FORT LAUDERDALE, Fla. ( TheStreet) -- In an auto environment already bedraggled by dealer consolidations and big bankruptcies, retailer AutoNation ( AN) announced today that its new car sales fell, dragging down on profits during the second quarter.

Still, the company did make a series of cost-cutting moves, and it noted some signs of recovery in the industry -- so it has that going for it.

The company reported that its sales fell to $2.61 billion from $3.67 billion in the year-earlier quarter, led largely by a 35% drop in new car sales.

AutoNation said earnings came to $36.7 million, or 21 cents a share, compared to $51.8 million, or 29 cents a share, in the year-earlier period.

The company noted in a press release that excluding certain items and discontinued operations would have brought net income to an adjusted 29 cents a share.

A group of analysts polled by Thomson Reuters had expected the car retailer to turn a 24 cent per share profit, coupled with $2.8 billion in revenue.

"The second quarter was a pivotal moment for the automotive industry," AutoNation CEO Mike Jackson said in a press release, citing the improvement in macroeconomic conditions, particularly consumer credit. "The industry is now positioned for a healthy rebound."

"The stabilization of the SAAR in the second quarter is the first step to a gradual recovery and marks the first time since the end of 2007 that we did not see a significant sequential decline in industry new vehicle sales," Jackson continued. "Going forward, we expect a gradual improvement of new-vehicle sales beginning in the second half of 2009 and intend to increase our inventory of vehicles in a disciplined manner to meet demand."

Jackson also noted that the much ballyhooed "cash-for-clunkers" program should stimulate new car sales as well.

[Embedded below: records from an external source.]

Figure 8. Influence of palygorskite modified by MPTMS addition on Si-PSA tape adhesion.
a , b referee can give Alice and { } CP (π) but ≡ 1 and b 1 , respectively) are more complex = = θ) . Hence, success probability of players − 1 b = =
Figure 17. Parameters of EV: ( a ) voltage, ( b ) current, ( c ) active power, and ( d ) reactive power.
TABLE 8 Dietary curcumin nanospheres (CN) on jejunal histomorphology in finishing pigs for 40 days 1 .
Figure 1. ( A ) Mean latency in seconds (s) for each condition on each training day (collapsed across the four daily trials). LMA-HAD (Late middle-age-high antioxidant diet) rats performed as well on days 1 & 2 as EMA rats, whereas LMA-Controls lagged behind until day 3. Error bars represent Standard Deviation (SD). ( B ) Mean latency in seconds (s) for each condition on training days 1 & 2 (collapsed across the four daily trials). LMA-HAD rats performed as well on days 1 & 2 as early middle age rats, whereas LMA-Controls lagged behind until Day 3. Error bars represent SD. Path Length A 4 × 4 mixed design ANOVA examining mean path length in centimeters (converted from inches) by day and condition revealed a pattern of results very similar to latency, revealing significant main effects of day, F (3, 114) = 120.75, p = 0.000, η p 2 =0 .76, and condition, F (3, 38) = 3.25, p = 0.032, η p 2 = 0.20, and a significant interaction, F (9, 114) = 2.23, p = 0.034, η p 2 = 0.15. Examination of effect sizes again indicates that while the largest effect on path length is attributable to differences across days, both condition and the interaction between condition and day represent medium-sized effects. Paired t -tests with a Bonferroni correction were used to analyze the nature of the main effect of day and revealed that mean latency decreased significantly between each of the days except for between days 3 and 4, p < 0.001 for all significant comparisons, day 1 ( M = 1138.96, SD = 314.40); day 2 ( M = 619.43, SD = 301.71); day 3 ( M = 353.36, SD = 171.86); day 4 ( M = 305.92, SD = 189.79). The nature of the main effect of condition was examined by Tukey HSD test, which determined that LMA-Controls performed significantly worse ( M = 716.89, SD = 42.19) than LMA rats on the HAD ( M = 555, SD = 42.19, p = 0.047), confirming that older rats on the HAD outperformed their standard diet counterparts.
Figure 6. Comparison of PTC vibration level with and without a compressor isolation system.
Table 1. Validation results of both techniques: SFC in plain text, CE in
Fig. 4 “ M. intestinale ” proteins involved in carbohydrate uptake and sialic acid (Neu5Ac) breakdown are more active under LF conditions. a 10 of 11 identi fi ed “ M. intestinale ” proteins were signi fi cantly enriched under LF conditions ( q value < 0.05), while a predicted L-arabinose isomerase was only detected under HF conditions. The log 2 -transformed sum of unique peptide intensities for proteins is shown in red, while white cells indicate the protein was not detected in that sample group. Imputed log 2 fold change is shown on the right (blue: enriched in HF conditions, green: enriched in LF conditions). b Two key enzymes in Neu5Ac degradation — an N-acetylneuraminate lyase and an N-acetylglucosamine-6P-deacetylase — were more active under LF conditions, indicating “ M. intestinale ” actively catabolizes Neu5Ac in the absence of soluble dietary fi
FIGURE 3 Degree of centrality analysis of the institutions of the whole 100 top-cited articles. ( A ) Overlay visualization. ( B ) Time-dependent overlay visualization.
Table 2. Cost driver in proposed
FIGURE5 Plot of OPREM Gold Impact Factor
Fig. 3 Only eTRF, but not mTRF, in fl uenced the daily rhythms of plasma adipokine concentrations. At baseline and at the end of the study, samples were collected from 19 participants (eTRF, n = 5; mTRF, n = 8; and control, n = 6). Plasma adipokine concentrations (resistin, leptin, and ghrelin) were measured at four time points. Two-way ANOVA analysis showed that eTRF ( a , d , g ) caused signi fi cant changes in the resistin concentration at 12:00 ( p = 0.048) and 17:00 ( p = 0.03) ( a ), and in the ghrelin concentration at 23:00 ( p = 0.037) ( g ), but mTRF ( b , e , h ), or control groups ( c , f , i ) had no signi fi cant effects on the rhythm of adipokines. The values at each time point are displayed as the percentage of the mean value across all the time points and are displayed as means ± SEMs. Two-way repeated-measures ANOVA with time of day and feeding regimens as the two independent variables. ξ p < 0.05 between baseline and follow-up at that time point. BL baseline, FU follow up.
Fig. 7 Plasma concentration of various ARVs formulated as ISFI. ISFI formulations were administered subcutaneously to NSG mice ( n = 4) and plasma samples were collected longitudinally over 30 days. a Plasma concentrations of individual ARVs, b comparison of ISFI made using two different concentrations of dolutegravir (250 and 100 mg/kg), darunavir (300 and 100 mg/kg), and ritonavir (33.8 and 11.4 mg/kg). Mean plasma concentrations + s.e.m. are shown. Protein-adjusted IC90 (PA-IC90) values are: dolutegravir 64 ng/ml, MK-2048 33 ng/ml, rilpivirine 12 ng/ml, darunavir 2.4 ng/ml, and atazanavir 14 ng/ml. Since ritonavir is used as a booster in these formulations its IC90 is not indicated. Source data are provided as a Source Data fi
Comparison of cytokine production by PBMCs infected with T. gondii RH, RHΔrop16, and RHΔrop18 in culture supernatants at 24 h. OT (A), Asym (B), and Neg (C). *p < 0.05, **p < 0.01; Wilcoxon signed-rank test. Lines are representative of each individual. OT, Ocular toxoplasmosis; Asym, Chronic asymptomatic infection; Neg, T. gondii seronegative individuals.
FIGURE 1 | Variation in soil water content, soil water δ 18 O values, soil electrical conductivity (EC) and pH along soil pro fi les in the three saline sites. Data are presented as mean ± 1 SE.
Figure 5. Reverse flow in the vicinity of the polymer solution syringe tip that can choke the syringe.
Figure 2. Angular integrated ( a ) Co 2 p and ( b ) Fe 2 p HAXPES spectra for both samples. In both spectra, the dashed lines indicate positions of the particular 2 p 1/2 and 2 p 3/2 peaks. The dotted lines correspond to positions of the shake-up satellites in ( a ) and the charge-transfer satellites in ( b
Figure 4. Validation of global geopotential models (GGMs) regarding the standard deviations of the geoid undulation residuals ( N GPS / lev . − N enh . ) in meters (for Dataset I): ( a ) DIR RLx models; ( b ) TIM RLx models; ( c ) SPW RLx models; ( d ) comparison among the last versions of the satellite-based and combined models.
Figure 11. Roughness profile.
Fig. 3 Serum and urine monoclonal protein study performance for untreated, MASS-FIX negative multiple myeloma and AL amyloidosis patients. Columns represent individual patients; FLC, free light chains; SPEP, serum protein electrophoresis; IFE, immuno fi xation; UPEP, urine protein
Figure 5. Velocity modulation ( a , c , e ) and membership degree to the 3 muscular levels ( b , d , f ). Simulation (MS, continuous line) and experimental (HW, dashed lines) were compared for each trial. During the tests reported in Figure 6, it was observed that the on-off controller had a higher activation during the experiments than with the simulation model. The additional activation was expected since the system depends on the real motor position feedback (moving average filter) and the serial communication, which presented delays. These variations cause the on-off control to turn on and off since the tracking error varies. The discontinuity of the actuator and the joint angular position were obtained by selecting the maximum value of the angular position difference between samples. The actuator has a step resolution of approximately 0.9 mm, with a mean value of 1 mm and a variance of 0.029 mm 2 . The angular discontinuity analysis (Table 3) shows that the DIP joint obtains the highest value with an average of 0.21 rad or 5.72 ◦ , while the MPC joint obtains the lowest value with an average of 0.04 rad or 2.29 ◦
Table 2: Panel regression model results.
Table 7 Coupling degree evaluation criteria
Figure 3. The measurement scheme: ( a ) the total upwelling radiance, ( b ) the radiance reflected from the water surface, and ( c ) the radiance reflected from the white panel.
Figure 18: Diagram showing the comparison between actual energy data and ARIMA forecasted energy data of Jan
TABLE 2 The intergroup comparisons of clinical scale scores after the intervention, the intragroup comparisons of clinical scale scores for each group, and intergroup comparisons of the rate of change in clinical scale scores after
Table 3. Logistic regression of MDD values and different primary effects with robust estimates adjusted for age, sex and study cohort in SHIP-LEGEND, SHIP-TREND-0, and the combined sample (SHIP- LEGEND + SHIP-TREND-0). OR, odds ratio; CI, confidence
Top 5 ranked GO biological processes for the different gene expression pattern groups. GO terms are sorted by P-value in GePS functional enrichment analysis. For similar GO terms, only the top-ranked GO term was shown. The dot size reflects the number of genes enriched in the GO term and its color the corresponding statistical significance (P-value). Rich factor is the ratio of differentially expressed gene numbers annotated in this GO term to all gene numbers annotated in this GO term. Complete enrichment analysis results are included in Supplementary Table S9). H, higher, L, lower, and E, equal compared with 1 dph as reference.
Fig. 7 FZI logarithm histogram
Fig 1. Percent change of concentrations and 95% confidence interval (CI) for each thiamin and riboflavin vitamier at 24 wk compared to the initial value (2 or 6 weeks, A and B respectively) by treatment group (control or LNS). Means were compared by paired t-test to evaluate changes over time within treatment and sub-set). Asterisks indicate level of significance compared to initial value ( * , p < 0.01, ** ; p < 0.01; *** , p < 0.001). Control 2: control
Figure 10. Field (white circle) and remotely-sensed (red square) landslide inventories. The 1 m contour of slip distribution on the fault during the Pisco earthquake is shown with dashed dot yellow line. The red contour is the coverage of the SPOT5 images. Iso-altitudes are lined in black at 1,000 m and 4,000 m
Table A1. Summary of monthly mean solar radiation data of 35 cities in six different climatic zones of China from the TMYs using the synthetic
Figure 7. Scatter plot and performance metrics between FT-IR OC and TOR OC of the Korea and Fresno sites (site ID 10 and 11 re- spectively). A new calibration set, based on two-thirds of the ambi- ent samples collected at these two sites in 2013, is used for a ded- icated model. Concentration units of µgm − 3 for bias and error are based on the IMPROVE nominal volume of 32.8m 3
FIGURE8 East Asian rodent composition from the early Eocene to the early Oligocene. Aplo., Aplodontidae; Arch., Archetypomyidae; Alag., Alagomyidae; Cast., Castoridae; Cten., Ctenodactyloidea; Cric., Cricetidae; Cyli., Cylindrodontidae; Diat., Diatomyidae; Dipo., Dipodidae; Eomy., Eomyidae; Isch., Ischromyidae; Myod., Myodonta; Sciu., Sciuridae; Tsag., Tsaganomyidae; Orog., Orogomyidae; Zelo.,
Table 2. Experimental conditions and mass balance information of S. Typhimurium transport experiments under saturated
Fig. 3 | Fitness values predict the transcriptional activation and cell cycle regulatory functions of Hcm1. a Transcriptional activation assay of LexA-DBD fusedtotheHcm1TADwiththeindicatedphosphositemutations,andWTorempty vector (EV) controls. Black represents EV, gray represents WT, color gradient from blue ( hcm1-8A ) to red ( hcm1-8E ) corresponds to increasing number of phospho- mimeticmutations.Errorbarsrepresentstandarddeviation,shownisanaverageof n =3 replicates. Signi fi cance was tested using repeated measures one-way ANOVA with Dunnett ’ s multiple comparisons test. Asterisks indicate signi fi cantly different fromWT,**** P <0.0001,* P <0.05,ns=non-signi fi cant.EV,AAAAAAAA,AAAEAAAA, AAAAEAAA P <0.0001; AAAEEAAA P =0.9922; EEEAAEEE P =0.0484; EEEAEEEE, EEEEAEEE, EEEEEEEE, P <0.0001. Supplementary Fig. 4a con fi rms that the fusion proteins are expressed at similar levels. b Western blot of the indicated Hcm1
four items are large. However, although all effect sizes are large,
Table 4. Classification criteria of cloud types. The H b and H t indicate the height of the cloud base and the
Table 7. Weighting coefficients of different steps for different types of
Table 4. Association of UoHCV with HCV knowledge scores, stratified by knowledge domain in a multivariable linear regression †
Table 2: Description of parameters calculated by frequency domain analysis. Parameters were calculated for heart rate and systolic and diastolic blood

The federal program, which started last Friday, gives rebates to new car buyers willing to trade in gas guzzlers for more fuel efficient vehicles. Still, reports doubting the program's longevity are already swirling today. Many are worried that the $1 billion set aside for the program, which was meant to run through the fall, has already been spent in the first week. -- Reported by Sung Moss in New York.